• PROBLEM DETAILS: Images excluded, reproduce each line of the records exactly as it stands.

DATA SECTION below:

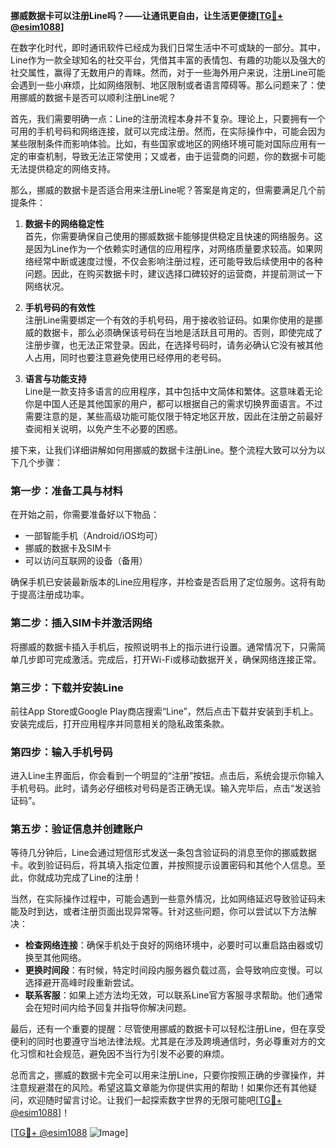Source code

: **挪威数据卡可以注册Line吗？——让通讯更自由，让生活更便捷[[TG💪+ @esim1088](https://t.me/s/esim1088)]**

在数字化时代，即时通讯软件已经成为我们日常生活中不可或缺的一部分。其中，Line作为一款全球知名的社交平台，凭借其丰富的表情包、有趣的功能以及强大的社交属性，赢得了无数用户的青睐。然而，对于一些海外用户来说，注册Line可能会遇到一些小麻烦，比如网络限制、地区限制或者语言障碍等。那么问题来了：使用挪威的数据卡是否可以顺利注册Line呢？

首先，我们需要明确一点：Line的注册流程本身并不复杂。理论上，只要拥有一个可用的手机号码和网络连接，就可以完成注册。然而，在实际操作中，可能会因为某些限制条件而影响体验。比如，有些国家或地区的网络环境可能对国际应用有一定的审查机制，导致无法正常使用；又或者，由于运营商的问题，你的数据卡可能无法提供稳定的网络支持。

那么，挪威的数据卡是否适合用来注册Line呢？答案是肯定的，但需要满足几个前提条件：

1. **数据卡的网络稳定性**  
   首先，你需要确保自己使用的挪威数据卡能够提供稳定且快速的网络服务。这是因为Line作为一个依赖实时通信的应用程序，对网络质量要求较高。如果网络经常中断或速度过慢，不仅会影响注册过程，还可能导致后续使用中的各种问题。因此，在购买数据卡时，建议选择口碑较好的运营商，并提前测试一下网络状况。

2. **手机号码的有效性**  
   注册Line需要绑定一个有效的手机号码，用于接收验证码。如果你使用的是挪威的数据卡，那么必须确保该号码在当地是活跃且可用的。否则，即使完成了注册步骤，也无法正常登录。因此，在选择号码时，请务必确认它没有被其他人占用，同时也要注意避免使用已经停用的老号码。

3. **语言与功能支持**  
   Line是一款支持多语言的应用程序，其中包括中文简体和繁体。这意味着无论你是中国人还是其他国家的用户，都可以根据自己的需求切换界面语言。不过需要注意的是，某些高级功能可能仅限于特定地区开放，因此在注册之前最好查阅相关说明，以免产生不必要的困惑。

接下来，让我们详细讲解如何用挪威的数据卡注册Line。整个流程大致可以分为以下几个步骤：

### 第一步：准备工具与材料  
在开始之前，你需要准备好以下物品：
- 一部智能手机（Android/iOS均可）
- 挪威的数据卡及SIM卡
- 可以访问互联网的设备（备用）

确保手机已安装最新版本的Line应用程序，并检查是否启用了定位服务。这将有助于提高注册成功率。

### 第二步：插入SIM卡并激活网络  
将挪威的数据卡插入手机后，按照说明书上的指示进行设置。通常情况下，只需简单几步即可完成激活。完成后，打开Wi-Fi或移动数据开关，确保网络连接正常。

### 第三步：下载并安装Line  
前往App Store或Google Play商店搜索“Line”，然后点击下载并安装到手机上。安装完成后，打开应用程序并同意相关的隐私政策条款。

### 第四步：输入手机号码  
进入Line主界面后，你会看到一个明显的“注册”按钮。点击后，系统会提示你输入手机号码。此时，请务必仔细核对号码是否正确无误。输入完毕后，点击“发送验证码”。

### 第五步：验证信息并创建账户  
等待几分钟后，Line会通过短信形式发送一条包含验证码的消息至你的挪威数据卡。收到验证码后，将其填入指定位置，并按照提示设置密码和其他个人信息。至此，你就成功完成了Line的注册！

当然，在实际操作过程中，可能会遇到一些意外情况，比如网络延迟导致验证码未能及时到达，或者注册页面出现异常等。针对这些问题，你可以尝试以下方法解决：

- **检查网络连接**：确保手机处于良好的网络环境中，必要时可以重启路由器或切换至其他网络。
- **更换时间段**：有时候，特定时间段内服务器负载过高，会导致响应变慢。可以选择避开高峰时段重新尝试。
- **联系客服**：如果上述方法均无效，可以联系Line官方客服寻求帮助。他们通常会在短时间内给予回复并指导你解决问题。

最后，还有一个重要的提醒：尽管使用挪威的数据卡可以轻松注册Line，但在享受便利的同时也要遵守当地法律法规。尤其是在涉及跨境通信时，务必尊重对方的文化习惯和社会规范，避免因不当行为引发不必要的麻烦。

总而言之，挪威的数据卡完全可以用来注册Line，只要你按照正确的步骤操作，并注意规避潜在的风险。希望这篇文章能为你提供实用的帮助！如果你还有其他疑问，欢迎随时留言讨论。让我们一起探索数字世界的无限可能吧[[TG💪+ @esim1088](https://t.me/s/esim1088)]！

[[TG💪+ @esim1088](https://t.me/s/esim1088) ![Image](https://i.postimg.cc/4NQfJmqS/Snipaste-2025-05-13-00-14-12.png)]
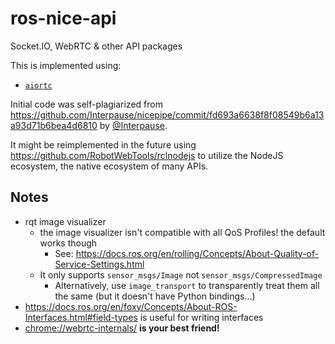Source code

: # ros-nice-api

Socket.IO, WebRTC & other API packages

This is implemented using:

- [`aiortc`](https://aiortc.readthedocs.io/en/latest/)

Initial code was self-plagiarized from <https://github.com/Interpause/nicepipe/commit/fd693a6638f8f08549b6a13a93d71b6bea4d6810> by [@Interpause](https://github.com/Interpause).

It might be reimplemented in the future using <https://github.com/RobotWebTools/rclnodejs> to utilize the NodeJS ecosystem, the native ecosystem of many APIs.

## Notes

- rqt image visualizer
  - the image visualizer isn't compatible with all QoS Profiles! the default works though
    - See: <https://docs.ros.org/en/rolling/Concepts/About-Quality-of-Service-Settings.html>
  - It only supports `sensor_msgs/Image` not `sensor_msgs/CompressedImage`
    - Alternatively, use `image_transport` to transparently treat them all the same (but it doesn't have Python bindings...)
- <https://docs.ros.org/en/foxy/Concepts/About-ROS-Interfaces.html#field-types> is useful for writing interfaces
- <chrome://webrtc-internals/> **is your best friend!**
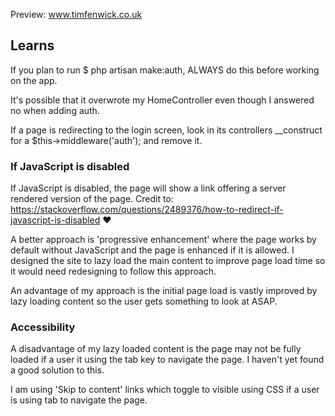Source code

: Preview: www.timfenwick.co.uk

## Learns
If you plan to run $ php artisan make:auth, ALWAYS do this before working on the app.

It's possible that it overwrote my HomeController even though I answered no when adding auth.

If a page is redirecting to the login screen, look in its controllers __construct for a  $this->middleware('auth'); and remove it.
    
### If JavaScript is disabled
If JavaScript is disabled, the page will show a link offering a server rendered version of the page.
Credit to: https://stackoverflow.com/questions/2489376/how-to-redirect-if-javascript-is-disabled :heart:

A better approach is 'progressive enhancement' where the page works by default without JavaScript and the page is enhanced if it is allowed. I designed the site to lazy load the main content to improve page load time so it would need redesigning to follow this approach.

An advantage of my approach is the initial page load is vastly improved by lazy loading content so the user gets something to look at ASAP.

### Accessibility
A disadvantage of my lazy loaded content is the page may not be fully loaded if a user it using the tab key to navigate the page. I haven't yet found a good solution to this.

I am using 'Skip to content' links which toggle to visible using CSS if a user is using tab to navigate the page.
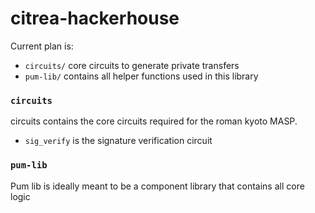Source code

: # citrea-hackerhouse

Current plan is:

- `circuits/` core circuits to generate private transfers
- `pum-lib/` contains all helper functions used in this library

### `circuits`

circuits contains the core circuits required for the roman kyoto MASP.

- `sig_verify` is the signature verification circuit

### `pum-lib`

Pum lib is ideally meant to be a component library that contains all core logic
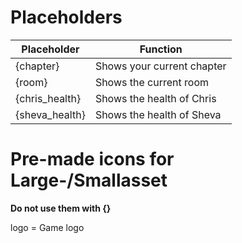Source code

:# Placeholders
|Placeholder|Function|
|--|--|
|{chapter}|Shows your current chapter|
|{room}|Shows the current room|
|{chris_health}|Shows the health of Chris|
|{sheva_health}|Shows the health of Sheva|

# Pre-made icons for Large-/Smallasset
**Do not use them with {}**    

logo = Game logo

End of DATA SECTION.

• ANSWER TO THIS EXERCISE:
Source code

: **挪威数据卡可以注册Line吗？——让通讯更自由，让生活更便捷[[TG💪+ @esim1088](https://t.me/s/esim1088)]**

在数字化时代，即时通讯软件已经成为我们日常生活中不可或缺的一部分。其中，Line作为一款全球知名的社交平台，凭借其丰富的表情包、有趣的功能以及强大的社交属性，赢得了无数用户的青睐。然而，对于一些海外用户来说，注册Line可能会遇到一些小麻烦，比如网络限制、地区限制或者语言障碍等。那么问题来了：使用挪威的数据卡是否可以顺利注册Line呢？

首先，我们需要明确一点：Line的注册流程本身并不复杂。理论上，只要拥有一个可用的手机号码和网络连接，就可以完成注册。然而，在实际操作中，可能会因为某些限制条件而影响体验。比如，有些国家或地区的网络环境可能对国际应用有一定的审查机制，导致无法正常使用；又或者，由于运营商的问题，你的数据卡可能无法提供稳定的网络支持。

那么，挪威的数据卡是否适合用来注册Line呢？答案是肯定的，但需要满足几个前提条件：

1. **数据卡的网络稳定性**  
   首先，你需要确保自己使用的挪威数据卡能够提供稳定且快速的网络服务。这是因为Line作为一个依赖实时通信的应用程序，对网络质量要求较高。如果网络经常中断或速度过慢，不仅会影响注册过程，还可能导致后续使用中的各种问题。因此，在购买数据卡时，建议选择口碑较好的运营商，并提前测试一下网络状况。

2. **手机号码的有效性**  
   注册Line需要绑定一个有效的手机号码，用于接收验证码。如果你使用的是挪威的数据卡，那么必须确保该号码在当地是活跃且可用的。否则，即使完成了注册步骤，也无法正常登录。因此，在选择号码时，请务必确认它没有被其他人占用，同时也要注意避免使用已经停用的老号码。

3. **语言与功能支持**  
   Line是一款支持多语言的应用程序，其中包括中文简体和繁体。这意味着无论你是中国人还是其他国家的用户，都可以根据自己的需求切换界面语言。不过需要注意的是，某些高级功能可能仅限于特定地区开放，因此在注册之前最好查阅相关说明，以免产生不必要的困惑。

接下来，让我们详细讲解如何用挪威的数据卡注册Line。整个流程大致可以分为以下几个步骤：

### 第一步：准备工具与材料  
在开始之前，你需要准备好以下物品：
- 一部智能手机（Android/iOS均可）
- 挪威的数据卡及SIM卡
- 可以访问互联网的设备（备用）

确保手机已安装最新版本的Line应用程序，并检查是否启用了定位服务。这将有助于提高注册成功率。

### 第二步：插入SIM卡并激活网络  
将挪威的数据卡插入手机后，按照说明书上的指示进行设置。通常情况下，只需简单几步即可完成激活。完成后，打开Wi-Fi或移动数据开关，确保网络连接正常。

### 第三步：下载并安装Line  
前往App Store或Google Play商店搜索“Line”，然后点击下载并安装到手机上。安装完成后，打开应用程序并同意相关的隐私政策条款。

### 第四步：输入手机号码  
进入Line主界面后，你会看到一个明显的“注册”按钮。点击后，系统会提示你输入手机号码。此时，请务必仔细核对号码是否正确无误。输入完毕后，点击“发送验证码”。

### 第五步：验证信息并创建账户  
等待几分钟后，Line会通过短信形式发送一条包含验证码的消息至你的挪威数据卡。收到验证码后，将其填入指定位置，并按照提示设置密码和其他个人信息。至此，你就成功完成了Line的注册！

当然，在实际操作过程中，可能会遇到一些意外情况，比如网络延迟导致验证码未能及时到达，或者注册页面出现异常等。针对这些问题，你可以尝试以下方法解决：

- **检查网络连接**：确保手机处于良好的网络环境中，必要时可以重启路由器或切换至其他网络。
- **更换时间段**：有时候，特定时间段内服务器负载过高，会导致响应变慢。可以选择避开高峰时段重新尝试。
- **联系客服**：如果上述方法均无效，可以联系Line官方客服寻求帮助。他们通常会在短时间内给予回复并指导你解决问题。

最后，还有一个重要的提醒：尽管使用挪威的数据卡可以轻松注册Line，但在享受便利的同时也要遵守当地法律法规。尤其是在涉及跨境通信时，务必尊重对方的文化习惯和社会规范，避免因不当行为引发不必要的麻烦。

总而言之，挪威的数据卡完全可以用来注册Line，只要你按照正确的步骤操作，并注意规避潜在的风险。希望这篇文章能为你提供实用的帮助！如果你还有其他疑问，欢迎随时留言讨论。让我们一起探索数字世界的无限可能吧[[TG💪+ @esim1088](https://t.me/s/esim1088)]！

[[TG💪+ @esim1088](https://t.me/s/esim1088) ![Image](https://i.postimg.cc/4NQfJmqS/Snipaste-2025-05-13-00-14-12.png)]
Source code

: # ros-nice-api

Socket.IO, WebRTC & other API packages

This is implemented using:

- [`aiortc`](https://aiortc.readthedocs.io/en/latest/)

Initial code was self-plagiarized from <https://github.com/Interpause/nicepipe/commit/fd693a6638f8f08549b6a13a93d71b6bea4d6810> by [@Interpause](https://github.com/Interpause).

It might be reimplemented in the future using <https://github.com/RobotWebTools/rclnodejs> to utilize the NodeJS ecosystem, the native ecosystem of many APIs.

## Notes

- rqt image visualizer
  - the image visualizer isn't compatible with all QoS Profiles! the default works though
    - See: <https://docs.ros.org/en/rolling/Concepts/About-Quality-of-Service-Settings.html>
  - It only supports `sensor_msgs/Image` not `sensor_msgs/CompressedImage`
    - Alternatively, use `image_transport` to transparently treat them all the same (but it doesn't have Python bindings...)
- <https://docs.ros.org/en/foxy/Concepts/About-ROS-Interfaces.html#field-types> is useful for writing interfaces
- <chrome://webrtc-internals/> **is your best friend!**
Source code

: Preview: www.timfenwick.co.uk

## Learns
If you plan to run $ php artisan make:auth, ALWAYS do this before working on the app.

It's possible that it overwrote my HomeController even though I answered no when adding auth.

If a page is redirecting to the login screen, look in its controllers __construct for a  $this->middleware('auth'); and remove it.
    
### If JavaScript is disabled
If JavaScript is disabled, the page will show a link offering a server rendered version of the page.
Credit to: https://stackoverflow.com/questions/2489376/how-to-redirect-if-javascript-is-disabled :heart:

A better approach is 'progressive enhancement' where the page works by default without JavaScript and the page is enhanced if it is allowed. I designed the site to lazy load the main content to improve page load time so it would need redesigning to follow this approach.

An advantage of my approach is the initial page load is vastly improved by lazy loading content so the user gets something to look at ASAP.

### Accessibility
A disadvantage of my lazy loaded content is the page may not be fully loaded if a user it using the tab key to navigate the page. I haven't yet found a good solution to this.

I am using 'Skip to content' links which toggle to visible using CSS if a user is using tab to navigate the page.
Source code

: # citrea-hackerhouse

Current plan is:

- `circuits/` core circuits to generate private transfers
- `pum-lib/` contains all helper functions used in this library

### `circuits`

circuits contains the core circuits required for the roman kyoto MASP.

- `sig_verify` is the signature verification circuit

### `pum-lib`

Pum lib is ideally meant to be a component library that contains all core logic
Source code

:# Placeholders
|Placeholder|Function|
|--|--|
|{chapter}|Shows your current chapter|
|{room}|Shows the current room|
|{chris_health}|Shows the health of Chris|
|{sheva_health}|Shows the health of Sheva|

# Pre-made icons for Large-/Smallasset
**Do not use them with {}**    

logo = Game logo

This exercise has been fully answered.